The hamstring is made up of three different muscles: the biceps femoris, the semitendinosus and the semimembranosus. When you experience a pulled or strained hamstring, you have injured one or more of these muscles.
Your hamstring muscles play a very important role in helping you bend your knee and stretch out your leg behind you and they are also very important when you are running fast or sprinting.
Hamstring injuries vary in intensity. Sometimes people are able to continue physical activity with a minor hamstring strain, whereas more severe injuries may make any type of athletic participation impossible.
If you experience a hamstring injury, like a strain, your medical provider will likely evaluate it based on various grades of severity. A grade 1 hamstring strain is the most minor - sometimes called a hamstring pull. With a grade 1 hamstring injury, you will likely experience pain in the back of your leg, especially when pushing yourself at faster speeds, but you will still be able to walk and move around quite easily.
If you have a more serious strain, a grade 2, you might find yourself limping while you are walking. You will also likely experience shooting pain in the back of your leg during physical activity and you may also have some swelling.
In the most severe cases of injury, a grade 3 injury, you may have an actual tear in your muscle. These types of hamstring injuries are marked by intense physical pain and swelling, typically requiring people to use crutches since walking is difficult.
Many factors can lead to a strained hamstring. Here are six things to be aware of that can cause a hamstring injury.
- Tight and stiff muscles - if you do not stretch regularly, especially if you are involved in athletic activities and competitive play, you may find that your hamstrings are quite sore. This muscle group is very susceptible to damage if too tight.
- Tired muscles - if you are over-training and have pushed your body too far, or you have increased your training suddenly without adequate preparation, you might find that you suffer from some type of hamstring injury. When muscles get tired, they are more prone to injury.
- Muscular weakness - if your hamstrings are not conditioned, you might find that they cannot handle the stress of physical activity, leading to injury.
- Imbalanced muscles - if you have some muscles that are most more conditioned than others, it can lead to strain. Many people have more developed quadriceps on the front of their legs and weaker hamstrings. The imbalance between these two important muscle groups may cause damage and injury.
- Age - teens and young adults are more likely than people in other age groups to experience hamstring injuries. Young people are more likely to experience hamstring injuries because their bodies are still developing and muscles do not tend to grow at the same speed as bones. If a person is experiencing a growth sport, their bones may grow a lot quicker than their muscles. This may make their muscles more vulnerable to tearing.

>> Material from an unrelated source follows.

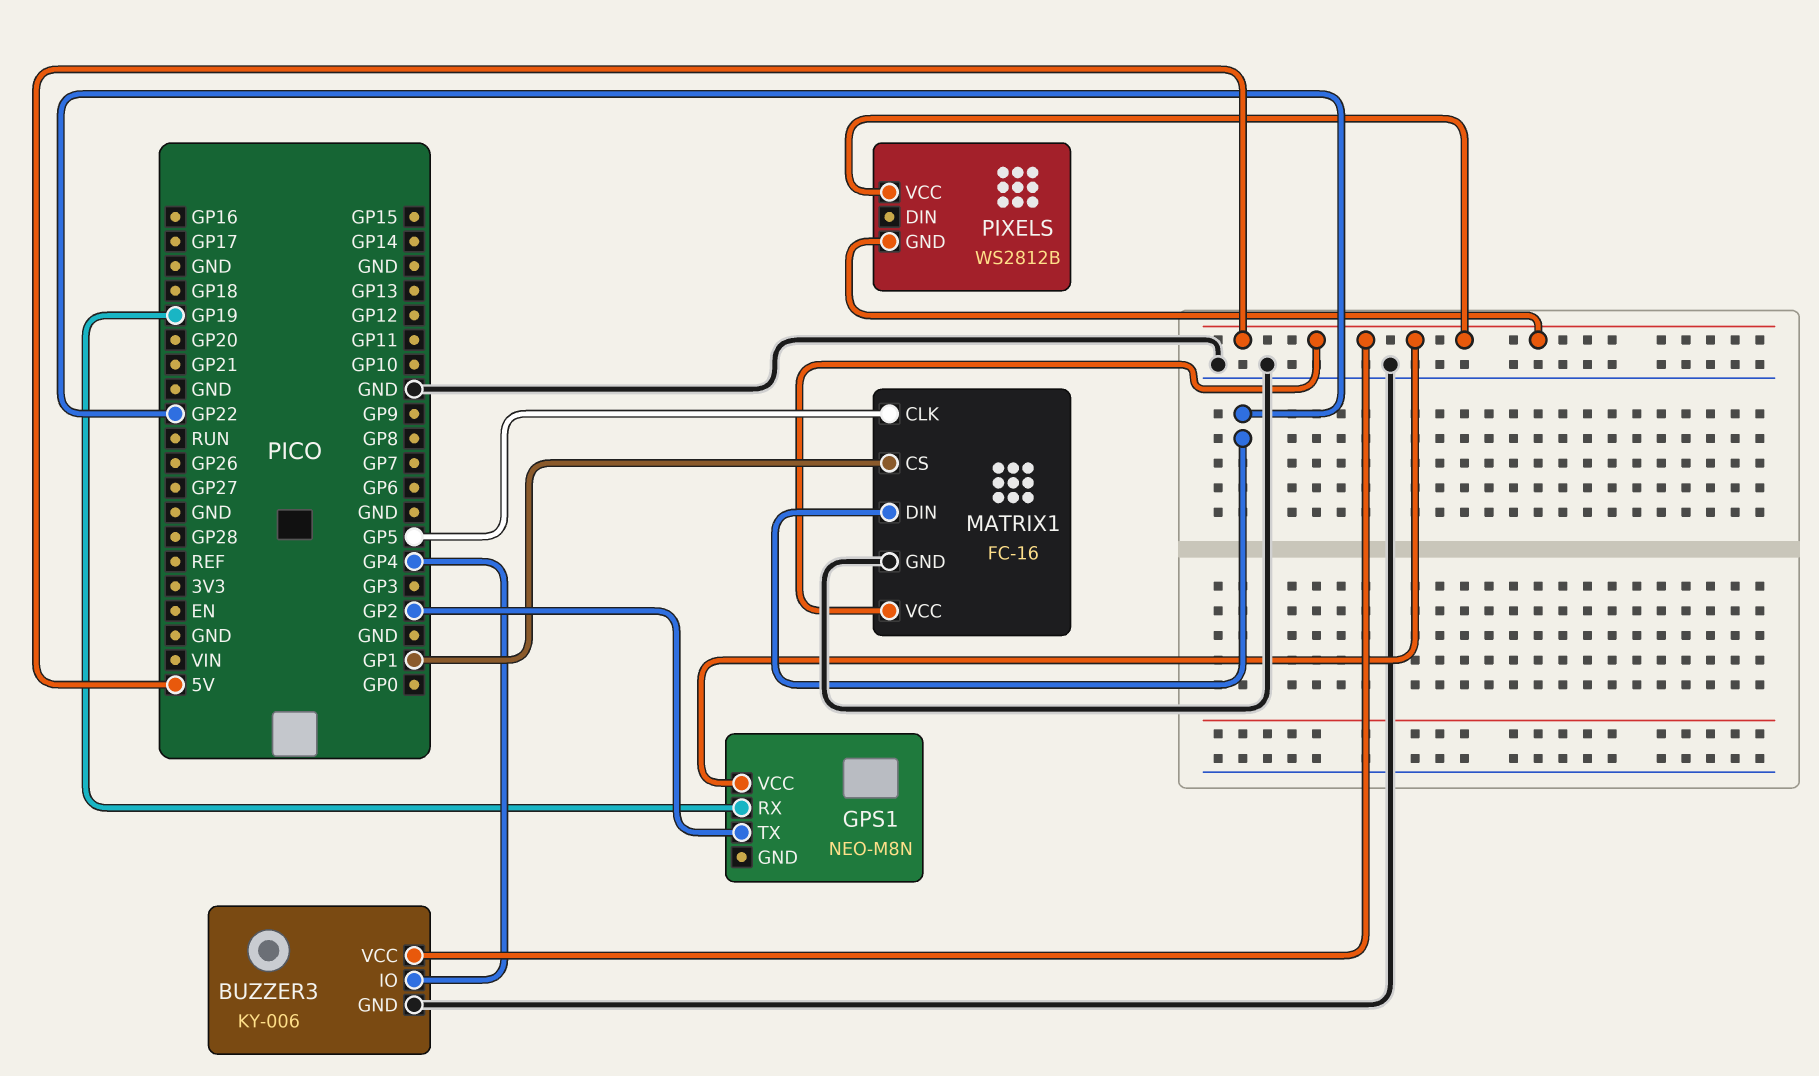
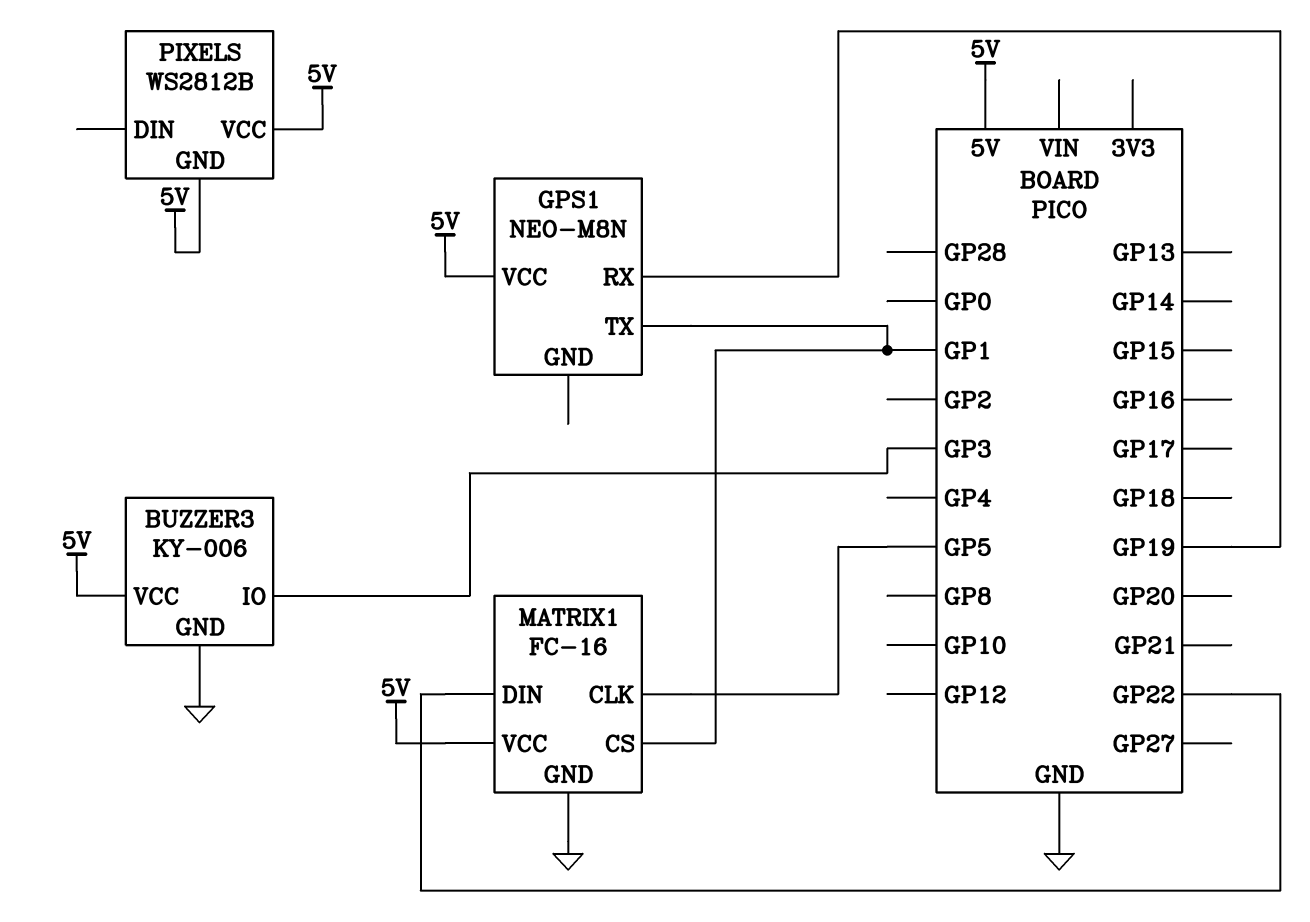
BUZZER3 pin IO: GP4 -> GP3
GPS1 pin TX: GP2 -> GP1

- Certain physical activities - if you are heavily involved in activities that include a lot of running, jumping and pounding, you are at a greater risk of experiencing a hamstring injury. Running, dancing, soccer, football, basketball, and soccer are all activities that may could potentially put you at risk for hamstring injuries.
If you think you have an injured hamstring, or some other type of injury causing you pain in your legs, it is advisable that you consult a qualified medical professional like a board certified sports medicine doctor for a thorough evaluation, diagnosis and treatment. As with most sports injuries, if left untreated, these types of injuries can become more severe and take much longer to heal.